_Задания_
1. До какого года, согласно фрагменту о «наборе 37-го года», этих людей не брали?
2. Перепишите во фрагменте о «наборе 37-го года» всё от «Солженицын заметил эту» до «и просто верующие.», заменив «тенденцию» на «склонность».

Солженицын заметил эту крайне опасную тенденцию ещё при зарождении её. В «Архипелаге ГУЛАГ» он писал: «Этих людей не брали до 1937 года. И после 1938-го их очень мало брали. Поэтому их называют «набор 37-го года», и так можно было бы, но чтоб это не затемняло общую картину, что даже в месяцы пик сажали не их одних, а всё те же тянулись и мужички, и рабочие, и молодежь, инженеры и техники, агрономы и экономисты, и просто верующие.

 

«Набор 37-го года», очень говорливый, имеющий доступ к печати и радио, создал «легенду 37-го года», легенду из двух пунктов:

 

1) если когда при советской власти сажали, то только в 37-м, и только о 37-м надо говорить и возмущаться;

 

2) сажали в 37-м — только их.

 

Так и пишут: страшный год, когда сажали преданнейшие коммунистические кадры: секретарей ЦК союзных республик, секретарей обкомов, председателей облисполкомов, всех командующих военными округами, корпусами и дивизиями, маршалов и генералов, областных прокуроров, секретарей райкомов, председателей райисполкомов…

 

В начале нашей книги мы уже дали объём потоков, лившихся на Архипелаг два десятилетия до 37-го года. Как долго это тянулось! И сколько это было миллионов! Но ни ухом, ни рылом не вёл будущий набор 37-го года, они находили всё это нормальным».

_Извлечённые данные_

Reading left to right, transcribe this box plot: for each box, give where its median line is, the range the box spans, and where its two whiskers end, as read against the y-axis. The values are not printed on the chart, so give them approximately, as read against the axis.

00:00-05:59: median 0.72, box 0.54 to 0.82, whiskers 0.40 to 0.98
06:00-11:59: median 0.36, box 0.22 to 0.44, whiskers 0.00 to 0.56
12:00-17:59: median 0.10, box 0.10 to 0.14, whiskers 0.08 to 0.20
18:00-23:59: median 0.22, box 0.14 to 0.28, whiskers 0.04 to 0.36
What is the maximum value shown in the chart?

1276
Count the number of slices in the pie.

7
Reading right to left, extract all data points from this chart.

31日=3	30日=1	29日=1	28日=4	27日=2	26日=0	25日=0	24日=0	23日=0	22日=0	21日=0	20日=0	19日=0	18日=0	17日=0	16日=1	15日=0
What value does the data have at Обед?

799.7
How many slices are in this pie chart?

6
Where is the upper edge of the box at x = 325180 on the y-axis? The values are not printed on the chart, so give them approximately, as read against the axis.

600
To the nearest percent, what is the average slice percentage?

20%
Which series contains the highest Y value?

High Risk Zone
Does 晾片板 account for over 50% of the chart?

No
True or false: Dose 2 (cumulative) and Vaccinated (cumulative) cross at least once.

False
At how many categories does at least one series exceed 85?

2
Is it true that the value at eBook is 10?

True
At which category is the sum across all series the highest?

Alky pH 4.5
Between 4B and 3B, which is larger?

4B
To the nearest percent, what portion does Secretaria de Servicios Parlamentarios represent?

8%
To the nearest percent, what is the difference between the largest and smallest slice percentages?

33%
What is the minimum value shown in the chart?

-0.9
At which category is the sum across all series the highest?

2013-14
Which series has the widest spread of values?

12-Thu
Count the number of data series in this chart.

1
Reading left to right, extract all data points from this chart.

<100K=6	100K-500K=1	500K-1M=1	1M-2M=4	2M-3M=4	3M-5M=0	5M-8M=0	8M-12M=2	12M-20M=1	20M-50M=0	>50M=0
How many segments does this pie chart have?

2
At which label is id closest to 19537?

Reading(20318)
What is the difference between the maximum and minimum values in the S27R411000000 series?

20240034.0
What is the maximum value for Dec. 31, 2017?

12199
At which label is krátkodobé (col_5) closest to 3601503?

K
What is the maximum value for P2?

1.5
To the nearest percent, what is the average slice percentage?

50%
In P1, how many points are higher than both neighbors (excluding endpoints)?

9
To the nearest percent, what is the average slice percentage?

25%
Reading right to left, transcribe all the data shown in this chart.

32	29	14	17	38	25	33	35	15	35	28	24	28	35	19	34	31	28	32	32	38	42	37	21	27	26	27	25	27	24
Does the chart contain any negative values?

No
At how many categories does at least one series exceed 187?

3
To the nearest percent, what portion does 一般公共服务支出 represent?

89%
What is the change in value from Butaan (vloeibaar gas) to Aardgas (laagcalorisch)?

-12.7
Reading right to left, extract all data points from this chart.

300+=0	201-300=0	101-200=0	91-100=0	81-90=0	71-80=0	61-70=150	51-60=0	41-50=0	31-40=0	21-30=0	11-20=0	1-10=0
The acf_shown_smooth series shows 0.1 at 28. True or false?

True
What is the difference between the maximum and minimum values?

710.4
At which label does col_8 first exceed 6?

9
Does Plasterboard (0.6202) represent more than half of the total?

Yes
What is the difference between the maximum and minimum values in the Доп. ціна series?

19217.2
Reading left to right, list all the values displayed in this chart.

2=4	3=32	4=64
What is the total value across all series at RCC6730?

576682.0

_Ответы_
1. До 1937 года.

2.
Солженицын заметил эту крайне опасную склонность ещё при зарождении её. В «Архипелаге ГУЛАГ» он писал: «Этих людей не брали до 1937 года. И после 1938-го их очень мало брали. Поэтому их называют «набор 37-го года», и так можно было бы, но чтоб это не затемняло общую картину, что даже в месяцы пик сажали не их одних, а всё те же тянулись и мужички, и рабочие, и молодежь, инженеры и техники, агрономы и экономисты, и просто верующие.